The blue and red curves are plots of the entropy as a function of temperature, which we found earlier as:

$\displaystyle \frac{S}{Nk}=\ln\left(2\cosh\frac{1}{x}\right)-\frac{1}{x}\tanh\frac{1}{x} \ \ \ \ \ (6)$

where ${x=kT/\mu B}$.

The blue curve shows the entropy as a function of temperature for a low ${B}$ field; the red curve for a high ${B}$ field. The sample starts at a high temperature and low field, then is brought into contact with a thermal reservoir at the same temperature (to keep its temperature constant) while the field is increased, so we follow the vertical dashed line downwards. Then the sample is thermally insulated and the field is reduced back to the low value; the insulation ensures no heat flow, so ${S}$ remains constant.

The cooling process aims for the steepest part of the blue curve, since here the heat capacity is highest. From ${dU=TdS}$ (at constant volume) we have

$\displaystyle C_{V}=\frac{\partial U}{\partial T}=T\frac{\partial S}{\partial T} \ \ \ \ \ (7)$

A high heat capacity means that a relatively large amount of heat is required to change the temperature significantly, so at this point the system is least sensitive to heat leaking in from outside.

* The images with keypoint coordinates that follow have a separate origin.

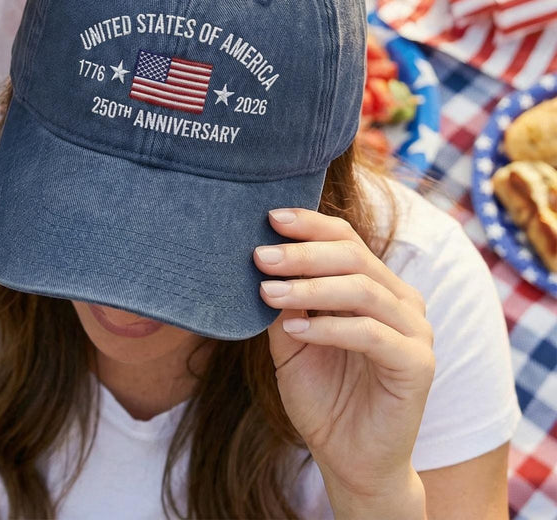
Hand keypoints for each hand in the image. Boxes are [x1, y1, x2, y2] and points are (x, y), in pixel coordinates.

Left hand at [255, 208, 433, 518]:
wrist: (349, 459)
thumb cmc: (322, 395)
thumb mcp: (291, 339)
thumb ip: (284, 300)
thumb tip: (259, 259)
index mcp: (375, 286)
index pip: (345, 239)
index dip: (310, 225)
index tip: (270, 218)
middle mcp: (401, 301)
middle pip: (353, 257)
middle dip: (302, 254)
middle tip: (261, 257)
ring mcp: (415, 331)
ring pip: (362, 290)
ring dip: (310, 288)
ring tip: (268, 292)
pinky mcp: (418, 365)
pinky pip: (371, 333)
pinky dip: (329, 327)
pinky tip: (296, 328)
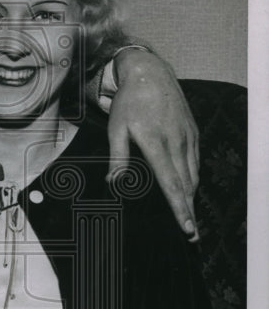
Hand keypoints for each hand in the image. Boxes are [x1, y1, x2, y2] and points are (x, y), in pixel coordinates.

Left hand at [107, 50, 199, 240]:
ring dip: (193, 198)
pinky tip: (189, 190)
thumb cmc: (128, 103)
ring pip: (193, 174)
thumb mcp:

We can find the steepest point on the entropy-temperature plot by taking the second derivative of 6 with respect to ${T}$ and setting to zero. This can’t be solved analytically, but using Maple to get a numerical solution, we find that (for the blue curve)

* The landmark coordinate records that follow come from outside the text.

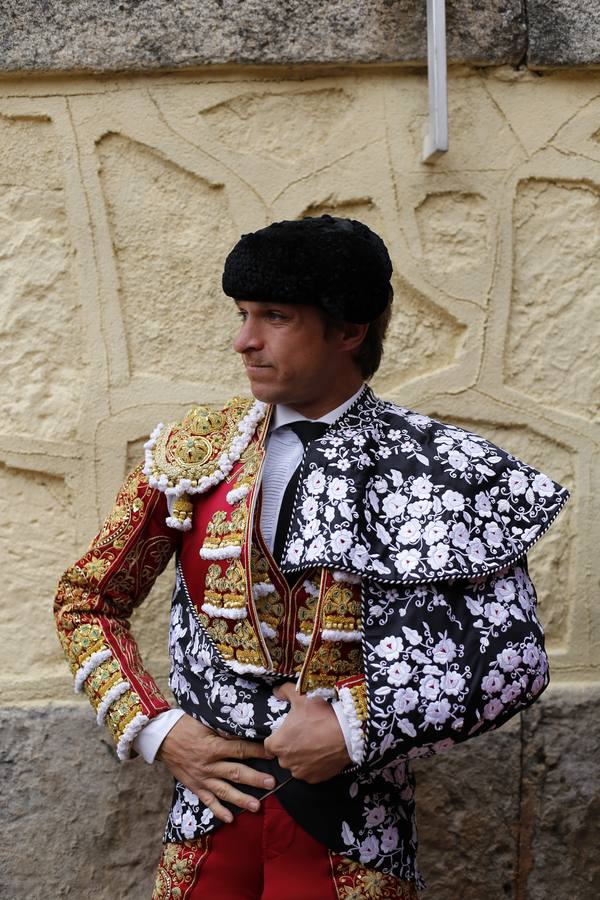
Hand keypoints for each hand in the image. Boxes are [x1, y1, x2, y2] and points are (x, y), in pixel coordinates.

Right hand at [157, 714, 275, 822]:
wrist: (162, 738)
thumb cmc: (185, 726)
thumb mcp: (206, 723)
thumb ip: (224, 730)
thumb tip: (243, 732)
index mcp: (214, 746)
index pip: (240, 749)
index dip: (258, 751)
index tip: (273, 753)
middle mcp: (209, 764)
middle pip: (236, 772)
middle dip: (255, 779)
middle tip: (271, 783)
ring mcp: (202, 778)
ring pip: (224, 791)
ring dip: (241, 799)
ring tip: (257, 806)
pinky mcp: (194, 786)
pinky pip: (208, 801)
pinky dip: (218, 811)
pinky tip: (230, 819)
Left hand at [264, 683, 350, 782]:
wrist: (347, 733)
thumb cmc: (320, 716)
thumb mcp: (301, 697)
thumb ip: (285, 691)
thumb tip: (276, 690)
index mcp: (278, 744)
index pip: (269, 744)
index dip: (278, 737)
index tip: (287, 732)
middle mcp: (286, 762)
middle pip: (283, 755)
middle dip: (290, 747)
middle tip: (303, 734)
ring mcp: (301, 772)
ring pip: (296, 764)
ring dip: (301, 757)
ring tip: (314, 743)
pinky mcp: (315, 779)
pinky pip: (310, 772)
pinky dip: (314, 765)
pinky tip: (322, 752)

$\displaystyle x=0.617 \ \ \ \ \ (8)$

At this point, using the dipole field 5, we have a temperature of

$\displaystyle T=\frac{\mu Bx}{k}=\frac{\left(9\times10^{-24}\right)\left(2.7\times10^{-3}\right)\left(0.617\right)}{1.38\times10^{-23}}=0.001\mbox{ K} \ \ \ \ \ (9)$

Thus using this technique, we should be able to achieve a temperature of around 1 mK. Going much lower would require lowering the horizontal dashed line in the plot down to near the horizontal axis where ${\frac{\partial S}{\partial T}}$ becomes very small since the graph flattens out here. This would cause heat leaks to be very significant.